Chitosan-Based Membranes for Skin Wound Repair in a Dorsal Fold Chamber Rat Model
Maria Helena Casimiro,
Luís M. Ferreira,
Pedro M. P. Santos,
João P. Leal,
Gabriela Rodrigues,
Inês Iria,
Sara Alves,
Diogo Pais,
Diogo Casal
Affiliations
Maria Helena Casimiro
Centro de Ciências e Tecnologias Nucleares (C2TN), Instituto Superior Técnico (IST), Universidade de Lisboa, 2695-066 Bobadela, Portugal
Luís M. Ferreira
Centro de Ciências e Tecnologias Nucleares (C2TN), Instituto Superior Técnico (IST), Universidade de Lisboa, 2695-066 Bobadela, Portugal
Pedro M. P. Santos
Centro de Ciências e Tecnologias Nucleares (C2TN), Instituto Superior Técnico (IST), Universidade de Lisboa, 2695-066 Bobadela, Portugal
João P. Leal
Departamento de Engenharia e Ciências Nucleares (DECN), Instituto Superior Técnico (IST), Universidade de Lisboa, 2695-066 Bobadela, Portugal
Gabriela Rodrigues
Centro de Ecologia, Evolução e Alterações Ambientais (cE3c) & CHANGE—Global Change and Sustainability Institute, Departamento de Biologia Animal, Faculdade de Ciências, Universidade de Lisboa (FCUL), 1749-016 Lisboa, Portugal
Inês Iria
Instituto de Investigação do Medicamento (iMed ULisboa), Faculdade de Farmácia, Universidade de Lisboa, 1649-003 Lisboa, Portugal
Sara Alves
Departamento de Anatomia, NOVA Medical School|Faculdade de Ciências Médicas (NMS|FCM), Universidade NOVA de Lisboa, 1169-056 Lisboa, Portugal
Diogo Pais
Departamento de Anatomia, NOVA Medical School|Faculdade de Ciências Médicas (NMS|FCM), Universidade NOVA de Lisboa, 1169-056 Lisboa, Portugal
Diogo Casal
Centro de Estudos de Doenças Crónicas (CEDOC), NOVA Medical School|Faculdade de Ciências Médicas (NMS|FCM), Universidade NOVA de Lisboa, 1150-082 Lisboa, Portugal
Frequently, deep partial and full-thickness skin wounds do not spontaneously regenerate.
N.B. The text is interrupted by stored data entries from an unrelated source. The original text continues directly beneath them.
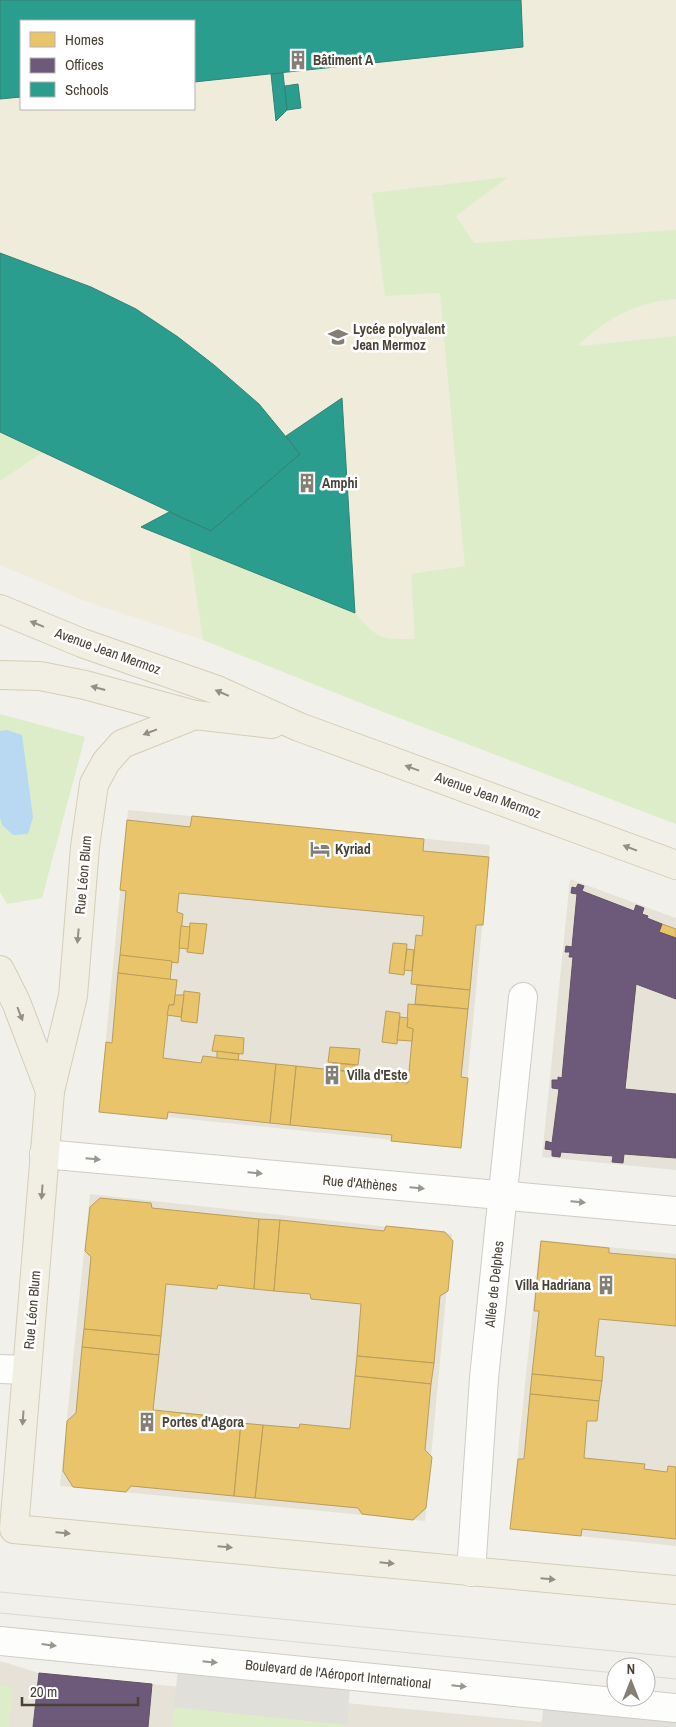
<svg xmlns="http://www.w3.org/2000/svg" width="676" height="1727" font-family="'Archivo Narrow',sans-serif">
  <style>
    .residential { fill: #e6e2d7 }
    .education { fill: #efecdc; fill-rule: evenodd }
    .green { fill: #ddedc9 }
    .parking { fill: #e0dfda }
    .water { fill: #b9d8f1 }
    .homes { fill: #e9c46a; stroke: #b99d5a }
    .offices { fill: #6d597a; stroke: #625266 }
    .schools { fill: #2a9d8f; stroke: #338274 }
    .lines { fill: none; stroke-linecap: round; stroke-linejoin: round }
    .minor-casing { stroke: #ceccc6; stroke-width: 30 }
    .major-casing { stroke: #d4ceb7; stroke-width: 30 }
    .minor { stroke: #fdfdfc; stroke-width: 28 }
    .major { stroke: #f1eee4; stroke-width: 28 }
    .tram { stroke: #d9d9d8; stroke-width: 1 }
    .oneway { fill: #948f84 }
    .oneway2 { fill: #99968f }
    .labels { text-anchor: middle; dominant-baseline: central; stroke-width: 5; stroke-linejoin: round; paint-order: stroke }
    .poi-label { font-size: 14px; font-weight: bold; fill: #484236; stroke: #fff; text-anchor: start }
    .street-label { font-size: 14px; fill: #484236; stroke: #fff }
  </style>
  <rect width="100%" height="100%" fill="#f1f0ea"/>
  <g class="residential">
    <path d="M128,810L490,845L461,1147L99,1110Z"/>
    <path d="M570,879L676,918V1170L542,1157Z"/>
    <path d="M90,1194L452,1234L425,1521L60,1486Z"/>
    <path d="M540,1240L676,1254V1546L510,1529Z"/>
    <path d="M0,1661L39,1673L593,1727H0Z"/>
  </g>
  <path class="education" d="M0,0H676V824L376,709L203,640L85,601L0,565ZM21,21H194V109H21Z"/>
  <g class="green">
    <path d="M508,177L456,216L474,243L676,230V299C636,302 608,318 579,344L582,346L676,336V824L376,709L203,640L189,546L355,613C379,640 380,639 415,639L411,574L465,566L440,293L385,296L372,193Z"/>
    <path d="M0,432L43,452L0,481Z"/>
    <path d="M0,714L85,737L42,898L7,904L0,892Z"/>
    <path d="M0,1685L13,1687L9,1727H0Z"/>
    <path d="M174,1707L347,1725L343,1727H172Z"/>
  </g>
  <g class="parking">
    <path d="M179,1659L351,1675L347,1725L174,1707Z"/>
    <path d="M545,1695L676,1708V1727H541Z"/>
  </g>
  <path class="water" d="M7,730L22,735L33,817L28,834L13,835L2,825L0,817V731Z"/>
  <g class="homes">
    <path d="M192,816L424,839L423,851L489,857L483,925H476L470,990L411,984L416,935L422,936L424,916L179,893L177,912L183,914L178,963L120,955L126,891L120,890L127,820L190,827Z"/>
    <path d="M190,923L207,924L203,954L187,952Z"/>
    <path d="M662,924L676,929V938L659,932Z"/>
    <path d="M181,926L190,927L188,949L179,948Z"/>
    <path d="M393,943L407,944L404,975L389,973Z"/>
    <path d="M407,949L414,950L412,971L404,970Z"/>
    <path d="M120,955L172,961L170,980L118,973Z"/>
    <path d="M118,973L177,980L174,1005H169L163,1058L201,1063L203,1056L276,1064L270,1123L168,1112L167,1119L99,1112L106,1042L112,1043Z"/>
    <path d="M417,985L470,990L468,1009L415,1004Z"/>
    <path d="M184,991L200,993L197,1023L181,1021Z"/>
    <path d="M175,995H184L181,1017L167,1015L169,1005H174Z"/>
    <path d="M408,1004L468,1009L461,1077L468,1078L461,1148L391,1141L392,1135L290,1125L296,1066L369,1074V1080L408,1083L413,1029L407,1027Z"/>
    <path d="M386,1011L400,1013L397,1044L382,1042Z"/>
    <path d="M400,1017L408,1018L407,1027L413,1029L412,1041L397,1040Z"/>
    <path d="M215,1035L244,1038L243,1054L212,1051Z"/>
    <path d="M330,1047L360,1049L358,1065L328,1062Z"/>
    <path d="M217,1051L239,1054L238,1060L217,1058Z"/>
    <path d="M333,1063L355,1065L354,1072L332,1069Z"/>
    <path d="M276,1064L296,1066L290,1125L270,1123Z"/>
    <path d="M100,1198L151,1203L152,1208L259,1219L254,1289L218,1285L217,1289L166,1284L161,1336L84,1329L91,1257L85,1251L90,1207Z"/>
    <path d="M259,1219L280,1220L274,1291L254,1289Z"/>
    <path d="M280,1220L384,1231L386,1226L445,1232L453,1241L448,1291L440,1296L434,1363L357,1356L361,1304L311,1299L310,1294L274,1291Z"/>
    <path d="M541,1241L609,1248V1253L676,1259V1326L599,1319L595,1356L604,1357L602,1381L532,1374L539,1311H534Z"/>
    <path d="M84,1329L161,1336L159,1355L82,1347Z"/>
    <path d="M82,1347L159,1355L153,1410L203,1415L205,1420L241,1423L234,1496L131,1486L126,1492L73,1487L63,1471L67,1421L76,1413Z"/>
    <path d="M357,1356L434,1363L431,1384L355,1376Z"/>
    <path d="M532,1374L602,1381L599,1401L530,1394Z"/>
    <path d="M355,1376L431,1384L425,1450L432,1457L426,1508L413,1520L362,1514L358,1508L255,1498L263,1425L299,1428L300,1424L350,1429Z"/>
    <path d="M530,1394L599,1401L597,1421H587L584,1458L645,1464L644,1469L667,1472L668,1466L676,1467V1539L582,1529L581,1536L510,1529L518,1459H524Z"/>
    <path d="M241,1423L263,1425L255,1498L234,1496Z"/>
  </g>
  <g class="offices">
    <path d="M578,884L584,886L582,891L634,911L636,905L644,908L642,914L648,916L647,918L662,924L659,932L676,938V999L636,984L625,1089L676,1094V1158L624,1154L623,1163L612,1162L613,1156L561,1152L560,1157L552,1156V1150L545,1149L546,1141L552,1143L559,1089L552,1088V1080H558V1077L562,1078L573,957H569L570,952H565L566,946L572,947L577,894L571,893L572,887L576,888Z"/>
    <path d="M39,1673L152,1684L148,1727H33Z"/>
  </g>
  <g class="schools">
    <path d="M0,0H521L523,47L194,82V21H21V97L0,99Z"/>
    <path d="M283,73L287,110L276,121L271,74Z"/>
    <path d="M298,84L301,108L287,110L285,86Z"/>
    <path d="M0,253L91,287L136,309L178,337L214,365L259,404L300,454L211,531L0,432Z"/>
    <path d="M342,398L355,613L141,527L169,512L211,531L300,454L286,436Z"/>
  </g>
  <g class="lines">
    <defs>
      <g id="minor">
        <path d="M44,1154L676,1211"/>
        <path d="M0,1369L27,1370"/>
        <path d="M471,1572L484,1378L523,997"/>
        <path d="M0,1641L676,1708"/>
      </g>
      <g id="major">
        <path d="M0,609L82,643L217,690L299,727L676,865"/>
        <path d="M0,675L40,676L85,685L195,715L272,724"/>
        <path d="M195,715L122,744L106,762L94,784L85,847L73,996L50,1091L14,1529L676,1590"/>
        <path d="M0,970L16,1002L50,1091"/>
      </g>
    </defs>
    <use href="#minor" class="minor-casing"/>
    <use href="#major" class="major-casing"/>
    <use href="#minor" class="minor"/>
    <use href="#major" class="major"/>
    <g class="tram">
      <path d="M0,1592L676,1657"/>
      <path d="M0,1613L616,1673"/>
      <path d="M646,1676L676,1679"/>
    </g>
  </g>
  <defs><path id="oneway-solid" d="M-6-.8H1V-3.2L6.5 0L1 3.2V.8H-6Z" transform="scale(1.25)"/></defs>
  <g class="oneway">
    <use href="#oneway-solid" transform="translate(37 624) rotate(-158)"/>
    <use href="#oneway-solid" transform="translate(98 688) rotate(-165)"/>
    <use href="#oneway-solid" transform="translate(222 693) rotate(-157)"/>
    <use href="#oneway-solid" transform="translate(150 732) rotate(159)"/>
    <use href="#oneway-solid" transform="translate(412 768) rotate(-160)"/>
    <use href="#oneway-solid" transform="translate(630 848) rotate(-159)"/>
    <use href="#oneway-solid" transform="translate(78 936) rotate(95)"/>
    <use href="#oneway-solid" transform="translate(20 1014) rotate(69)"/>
    <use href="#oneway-solid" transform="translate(42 1192) rotate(94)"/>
    <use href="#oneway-solid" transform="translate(23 1418) rotate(94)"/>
    <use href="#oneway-solid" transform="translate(63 1533) rotate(5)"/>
    <use href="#oneway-solid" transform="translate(225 1547) rotate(5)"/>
    <use href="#oneway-solid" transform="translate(387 1563) rotate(6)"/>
    <use href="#oneway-solid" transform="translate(548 1579) rotate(5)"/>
  </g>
  <g class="oneway2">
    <use href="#oneway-solid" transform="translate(93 1159) rotate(5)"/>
    <use href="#oneway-solid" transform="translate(255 1173) rotate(5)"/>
    <use href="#oneway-solid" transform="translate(417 1188) rotate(5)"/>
    <use href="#oneway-solid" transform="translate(578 1202) rotate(5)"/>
    <use href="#oneway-solid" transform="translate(49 1645) rotate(7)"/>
    <use href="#oneway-solid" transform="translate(210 1662) rotate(6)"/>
    <use href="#oneway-solid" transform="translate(459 1686) rotate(6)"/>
  </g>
  <defs>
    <symbol id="building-bare" viewBox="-9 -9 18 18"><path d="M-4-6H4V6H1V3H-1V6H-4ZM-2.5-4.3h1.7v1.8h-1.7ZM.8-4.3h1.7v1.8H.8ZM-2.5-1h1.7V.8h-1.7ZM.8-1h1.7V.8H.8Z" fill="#837f75" stroke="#fff" stroke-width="2.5" paint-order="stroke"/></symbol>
    <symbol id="school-bare" viewBox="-9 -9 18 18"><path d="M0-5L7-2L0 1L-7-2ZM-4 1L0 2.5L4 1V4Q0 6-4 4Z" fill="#837f75" stroke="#fff" stroke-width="2.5" paint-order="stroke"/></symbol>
    <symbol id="hotel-bare" viewBox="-9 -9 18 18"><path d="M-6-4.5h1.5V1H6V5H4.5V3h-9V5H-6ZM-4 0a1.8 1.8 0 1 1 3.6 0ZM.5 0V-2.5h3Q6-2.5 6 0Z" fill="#837f75" stroke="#fff" stroke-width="2.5" paint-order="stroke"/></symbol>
  </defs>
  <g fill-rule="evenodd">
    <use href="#building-bare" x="284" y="46" width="28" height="28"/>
    <use href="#school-bare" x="324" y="323" width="28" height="28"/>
    <use href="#building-bare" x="293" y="469" width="28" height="28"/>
    <use href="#hotel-bare" x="306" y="835" width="28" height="28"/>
    <use href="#building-bare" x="318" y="1061" width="28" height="28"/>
    <use href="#building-bare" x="592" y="1271" width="28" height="28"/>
    <use href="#building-bare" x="133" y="1408" width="28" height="28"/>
  </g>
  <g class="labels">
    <g class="poi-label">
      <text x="313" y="60">Bâtiment A</text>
      <text x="353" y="329">Lycée polyvalent<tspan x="353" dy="16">Jean Mermoz</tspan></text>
      <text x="322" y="483">Amphi</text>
      <text x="335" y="849">Kyriad</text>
      <text x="347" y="1075">Villa d'Este</text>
      <text x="591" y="1285" text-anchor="end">Villa Hadriana</text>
      <text x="162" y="1422">Portes d'Agora</text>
    </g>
    <g class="street-label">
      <text transform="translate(108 651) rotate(20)">Avenue Jean Mermoz</text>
      <text transform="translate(488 795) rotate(20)">Avenue Jean Mermoz</text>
      <text transform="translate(83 875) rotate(-85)">Rue Léon Blum</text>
      <text transform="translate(360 1183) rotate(5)">Rue d'Athènes</text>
      <text transform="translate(494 1284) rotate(-84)">Allée de Delphes</text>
      <text transform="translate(32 1310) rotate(-85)">Rue Léon Blum</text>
      <text transform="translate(338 1674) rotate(6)">Boulevard de l'Aéroport International</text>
    </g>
  </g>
  <rect x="20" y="20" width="175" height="90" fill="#ffffff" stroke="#b6b3af"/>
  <rect x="30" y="32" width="25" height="15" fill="#e9c46a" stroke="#b6b3af"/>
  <text x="65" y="45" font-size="15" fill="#484236">Homes</text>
  <rect x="30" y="58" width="25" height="15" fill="#6d597a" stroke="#b6b3af"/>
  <text x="65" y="70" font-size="15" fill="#484236">Offices</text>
  <rect x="30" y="82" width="25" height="15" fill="#2a9d8f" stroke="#b6b3af"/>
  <text x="65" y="95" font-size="15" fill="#484236">Schools</text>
  <g transform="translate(631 1682)"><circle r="24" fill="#ffffff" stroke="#b6b3af"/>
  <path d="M0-4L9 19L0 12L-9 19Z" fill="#837f75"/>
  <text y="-8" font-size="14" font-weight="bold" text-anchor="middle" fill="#484236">N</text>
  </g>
  <path d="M22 1697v8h116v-8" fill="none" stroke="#484236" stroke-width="2.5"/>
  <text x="30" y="1697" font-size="15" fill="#484236" stroke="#ffffff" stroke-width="4" paint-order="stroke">20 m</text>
</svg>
To restore the normal function of skin, epidermal and dermal components have to be supplied to the wound bed by grafting various substrates. Available options are limited and frequently costly. Herein, authors present a possible approach using 3D skin scaffolds capable of mimicking structure and biological functions of the extracellular matrix, providing, in parallel, a good environment for cell attachment, proliferation and differentiation. Low-molecular weight chitosan-based membranes were prepared by freeze-drying and ionizing radiation techniques to be used as skin scaffolds. Poly (vinyl alcohol), PVA, vinyl pyrrolidone, VP, and gelatin from cold water fish were incorporated. Information regarding membranes’ physical-chemical properties from SEM analysis, swelling and weight loss, together with biological response through in vitro assays (using Human Caucasian Fetal Foreskin Fibroblast) allowed the selection of an optimized batch of membranes that was used as skin scaffold in a dorsal rat model wound. The in vivo implantation assays (in Wistar rats) resulted in very promising results: (i) healing process faster than control; (ii) good vascularization; (iii) viable new tissues morphologically functional.